A l’issue d’une descente sur le terrain, pour entre autres objectifs, évaluer l’évolution des travaux lancés par le Chef de l’Etat et son ministre des Travaux Publics il y a deux mois, des organisations de la société civile, réunies en coalition, étaient face à la presse ce samedi.

Selon Dorah Aboubacar Keïta, président de l’organisation Jeunesse CEDEAO de Guinée et membre de cette mission, le rapport est en cours d’élaboration.

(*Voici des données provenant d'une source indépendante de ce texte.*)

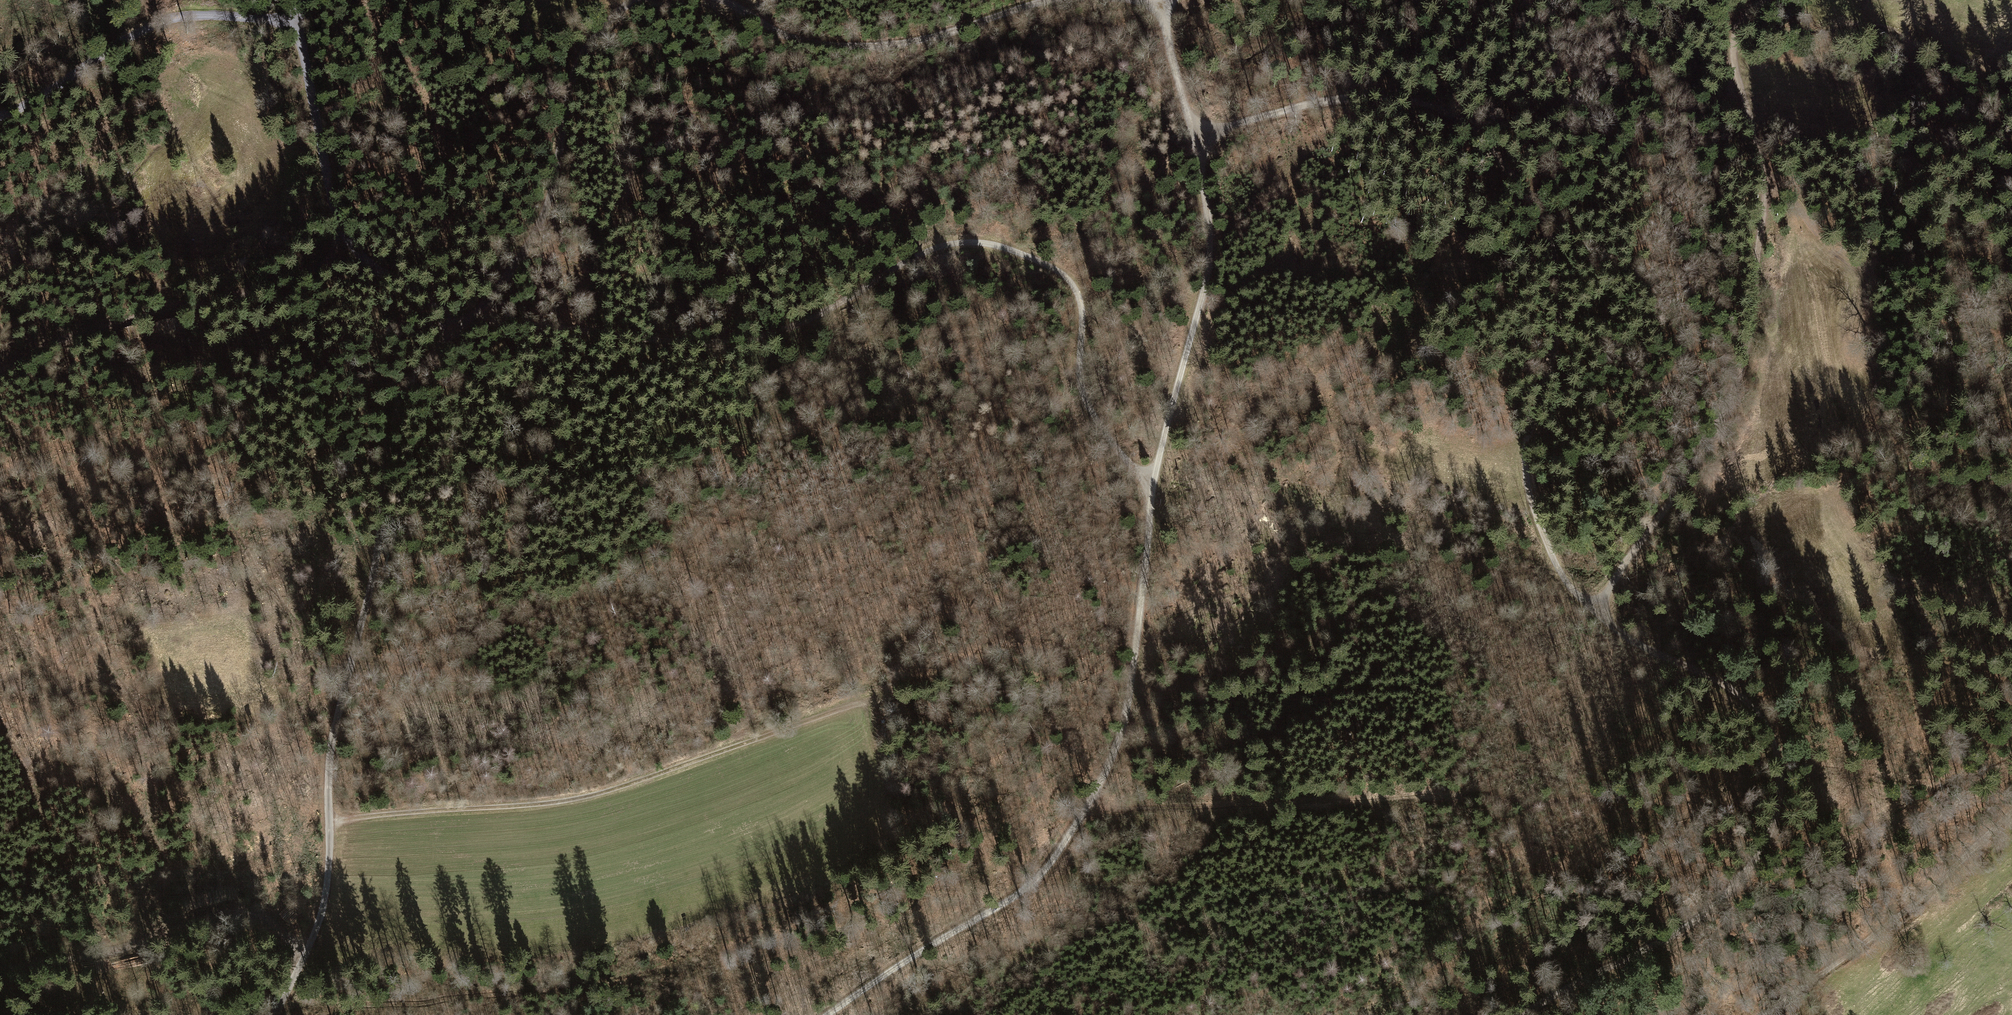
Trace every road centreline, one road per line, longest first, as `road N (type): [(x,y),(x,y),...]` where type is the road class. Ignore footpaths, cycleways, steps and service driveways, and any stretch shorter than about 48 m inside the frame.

«Beaucoup de travaux ont été lancés mais y a énormément de contre-vérités», dira l’activiste parlant notamment des voiries de Kerouané et le pont de la même préfecture. S’agissant du pont par exemple, il explique que le travail n’évolue toujours pas. Les citoyens impactés par le projet ne seraient  pas encore dédommagés.

L’entreprise en charge des travaux aurait proposé de prendre en charge le dédommagement pour lui permettre de faire son travail mais à condition qu’elle  se fasse rembourser après par le gouvernement. Mais cette option a du mal à passer.

Pire, le financement assuré par trois fonds, comporterait aussi un flou abyssal. Un premier montant mis à disposition par l’un des partenaires serait déjà décaissé alors que la société ne l’a pas reçu et aucune trace pour le moment de ce montant en francs guinéens entre la Banque Centrale de la République de Guinée et le ministère des Travaux Publics. C’est du moins ce que nous explique Dorah Aboubacar Keïta qui promet des démarches pour en savoir avoir davantage.

Cette coalition d’organisations de la société civile se donne deux mois pour finaliser son rapport. Et, promet-elle, il y aura des révélations dans le but jouer le rôle qui est le sien.